───── Records provided ─────

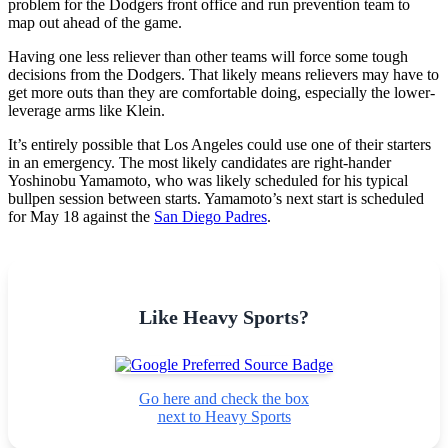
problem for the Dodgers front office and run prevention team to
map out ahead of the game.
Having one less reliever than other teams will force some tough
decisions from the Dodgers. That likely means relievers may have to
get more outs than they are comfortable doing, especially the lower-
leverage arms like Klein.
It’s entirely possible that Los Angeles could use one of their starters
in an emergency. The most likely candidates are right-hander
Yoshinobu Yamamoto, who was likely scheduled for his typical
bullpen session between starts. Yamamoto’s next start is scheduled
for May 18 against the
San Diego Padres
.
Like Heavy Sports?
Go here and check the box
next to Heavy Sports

─────
───── Records provided ─────

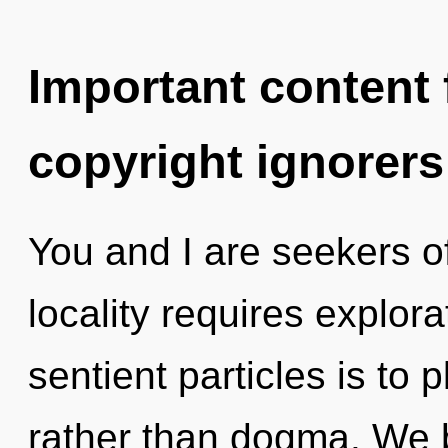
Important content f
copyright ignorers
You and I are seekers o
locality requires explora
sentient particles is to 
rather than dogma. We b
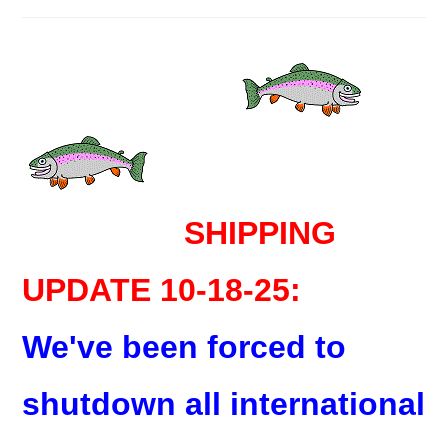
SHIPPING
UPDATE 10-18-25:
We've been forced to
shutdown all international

─────

== What you will do ==
Report all lines of the data above that include the string "than".

== Response to this task ==
Having one less reliever than other teams will force some tough
get more outs than they are comfortable doing, especially the lower-
rather than dogma. We b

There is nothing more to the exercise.